Going through this together

Times of Malta
Opinion 21 03 2020
 These are extraordinarily abnormal times. An invisible virus has come out of nowhere to shake the major economies of the world. No one was really prepared for this. If the crisis prolongs, the world will be dragged into a recession. The type of recession will depend on developments which are mere guesstimates at this stage.
If the spread is controlled within the next few weeks and confidence to resume normal times emerges in the the second half of spring, then we can expect a good recovery in the second half of the year so that the year will finish with lower growth but still some growth. This will be a V-shaped recession.
If on the other hand the recovery in consumer confidence takes longer to re-emerge, this recession will be as bad a recession as that of the early 1908s.
It will be a U-shaped if not L-shaped recession.
In Malta, thankfully, we are facing this challenge from a position of economic strength. The performance these last seven years has been impressive and the macro economic position is endowed with fiscal buffers which can be released to cushion the negative impact of the current crisis. Debt to GDP is now just over 40 per cent, down from 68 per cent in 2012.
The government budget has been in surplus for four successive years. Reserves have been stashed away in the National Development and Social Fund (NDSF) to be used to finance investments outside the main budgetary stream.
The government has already announced measures to aid businesses to manage their cash flows as their revenue streams dry up. This applies particularly to economic operators in tourism, hospitality, personal services and distributors/retailers of non-essential goods.
It may apply also to other sectors like construction and manufacturing if workers cannot get to work or if orders get cancelled in the face of emerging uncertainty.
Postponement of tax payments due in March and April offer a boost to business cash flows which help them to stay alive until we put this crisis behind us.
However it does little or nothing to cushion the blow to the operating performance of businesses in the eye of the storm.

The government could consider sending a payment to every household to maintain consumer confidence
Hotels, restaurants, retailers of non-essential goods, and small businesses offering personal services could be severely hit. On the other hand, wholesalers and retailers of food, medicine and other essential goods and services are having a Christmas in spring.
The government needs to extend support to those being hit in a socially just manner. It cannot condone the principle that profits are to be privatised but losses are to be socialised. 

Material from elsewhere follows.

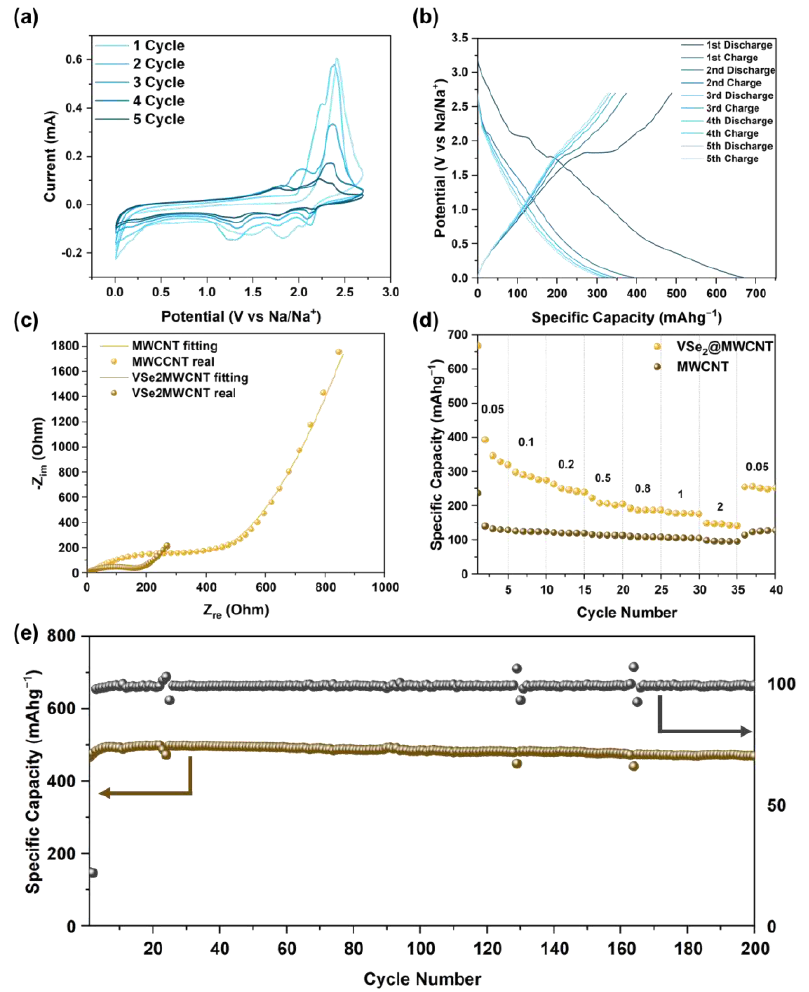
Figure 4. Electrochemical properties over a voltage window between 0.01 to 2.7 V versus Na/Na + ( a ) Cyclic voltammetry at a scan rate of 1 mVs − 1 of VSe 2 @MWCNT and ( b ) charge/discharge curve at a current density of 0.05 Ag −1 of VSe 2 @MWCNT. ( c ) electrochemical impedance spectroscopy diagram and ( d ) rate capabilities at different current densities of MWCNT and VSe 2 @MWCNT. ( e ) cycling performance and coulombic efficiency of VSe 2 @MWCNT at a current density of 0.01 Ag − 1 . Table 1. Comparison of electrochemical performance of different kinds of binder-free electrode ma- terials.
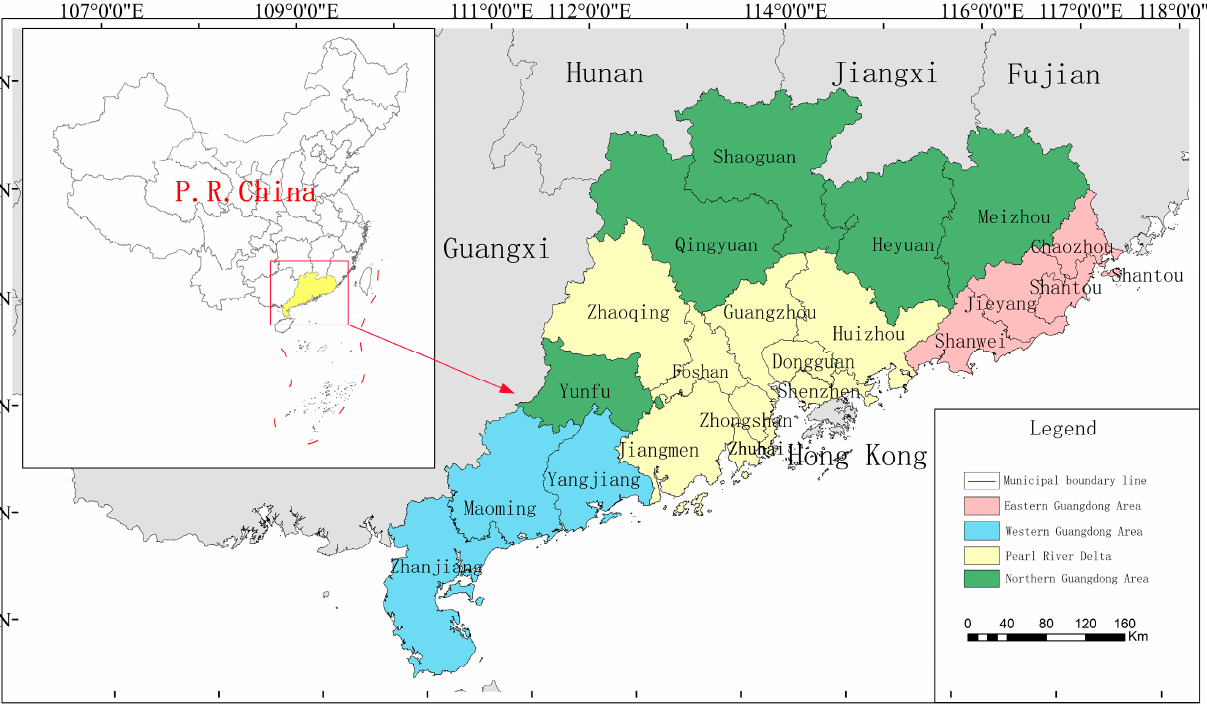
Figure 1. Location Map of Guangdong Province.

Whatever it does must be focused on those who need assistance to stay alive so they can be around to facilitate the recovery when the crisis abates. The level of government support should be timed to facilitate coming challenges not to address past stress. A bad month after several years of growth should not be fatal to serious businesses.

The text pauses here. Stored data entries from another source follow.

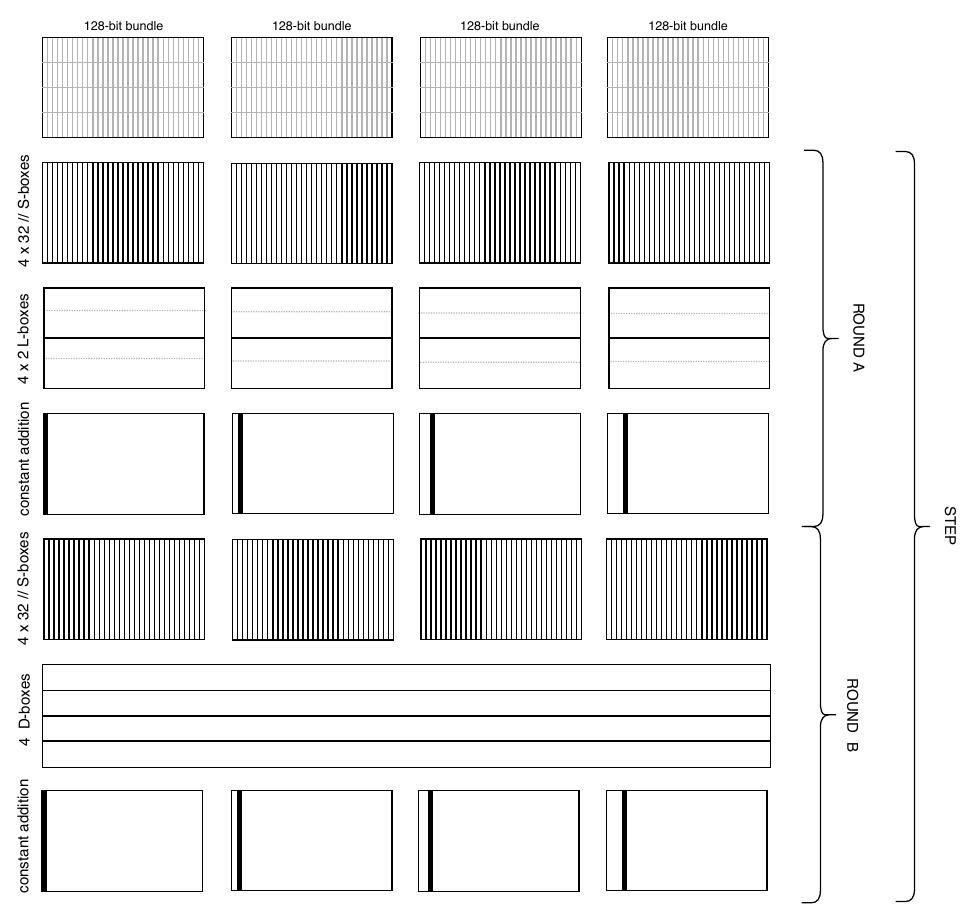
Figure 5: Round and step of Shadow-512 : high-level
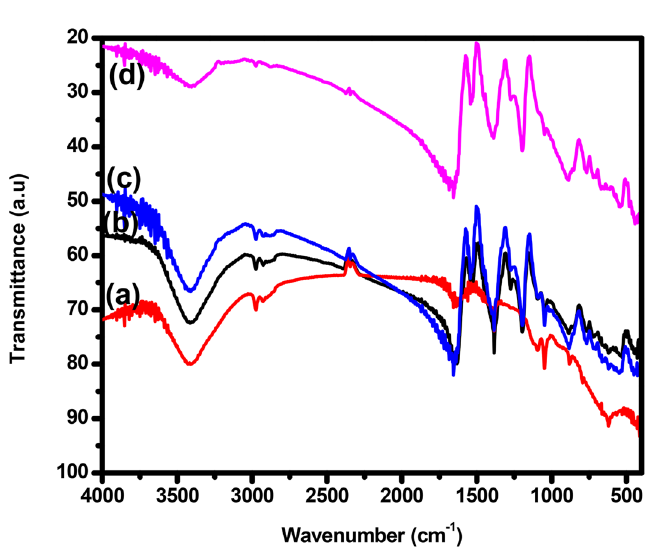
Figure 3. FTIR spectra of (a) Cu 2 O (b) TANI (c) TANI/Cu 2 O and (d) TANI/Cu 2 O/Ag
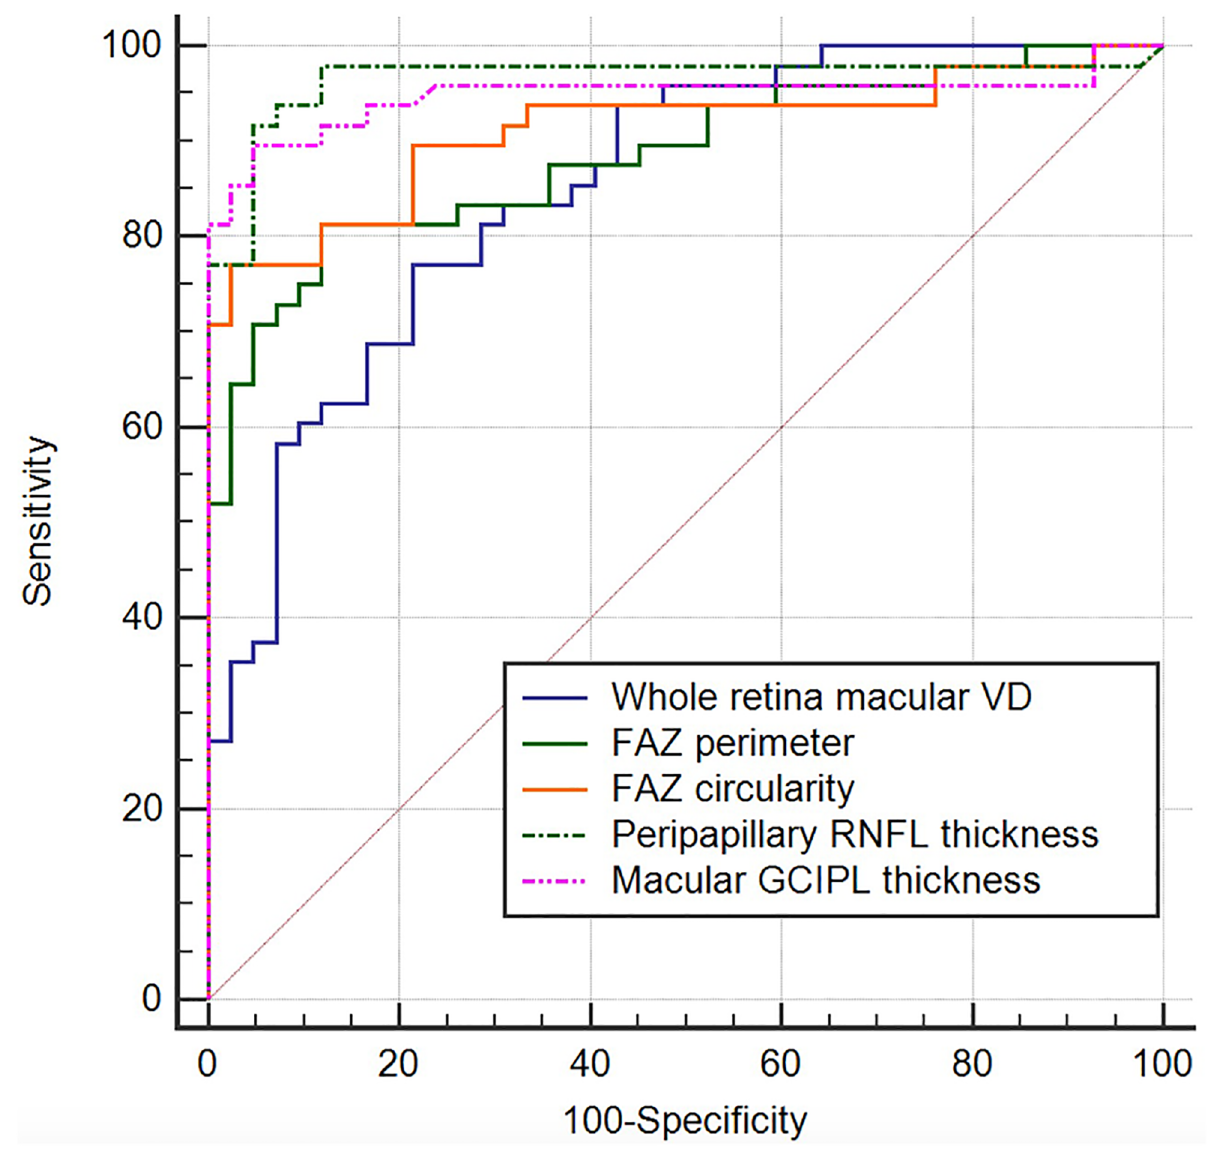
Fig 3. Refractiveerror-adjusted receiveroperating curves for whole retina macularVD, FAZ perimeter, FAZ circularity index, peripapillary RNFL thickness, and macular GCIPL thickness.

Assistance needs to be targeted to help businesses and protect workers. Those enterprises that need to adopt short work weeks should benefit from a government subsidy to keep intact the basic take home pay of affected workers.
Employees who are forced into mandatory quarantine should have a good part of their salary financed by the state.
The government can offer indemnity to banks against a good part of losses they may incur through offering borrowers a one year capital repayment moratorium. This applies to business loans as much as to house loans, though interest has to continue being repaid as due.
The government could also consider sending a payment to every household to maintain consumer confidence in the face of rising prices caused by panic buying. No cheques... simple direct credits to avoid sending people to queue outside our banks who are already stressed by staff shortages. Ideally this measure should be timed to impact as soon as quarantine restrictions are lifted to give a boost to consumption which is currently being constrained.
These measures and the huge expense government is incurring to try to keep us healthy, will probably turn a projected one per cent budget surplus to a few percentage points of deficit.
So be it! The priority now is not the budgetary end result.
The priority is saving the economy and protecting our operators to ensure that they stay energised to regain traction when this crisis is behind us in the second half of 2020.